### Dataset

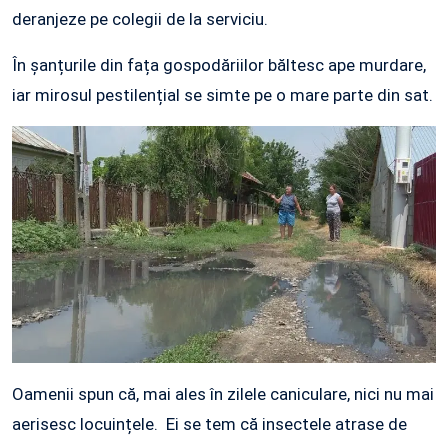
deranjeze pe colegii de la serviciu.
În șanțurile din fața gospodăriilor băltesc ape murdare,
iar mirosul pestilențial se simte pe o mare parte din sat.
Oamenii spun că, mai ales în zilele caniculare, nici nu mai
aerisesc locuințele. Ei se tem că insectele atrase de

######

### What you are asked to do
Extract all the data above exactly, excluding every picture.

### Answer section
deranjeze pe colegii de la serviciu.
În șanțurile din fața gospodăriilor băltesc ape murdare,
iar mirosul pestilențial se simte pe o mare parte din sat.
Oamenii spun că, mai ales în zilele caniculare, nici nu mai
aerisesc locuințele. Ei se tem că insectele atrase de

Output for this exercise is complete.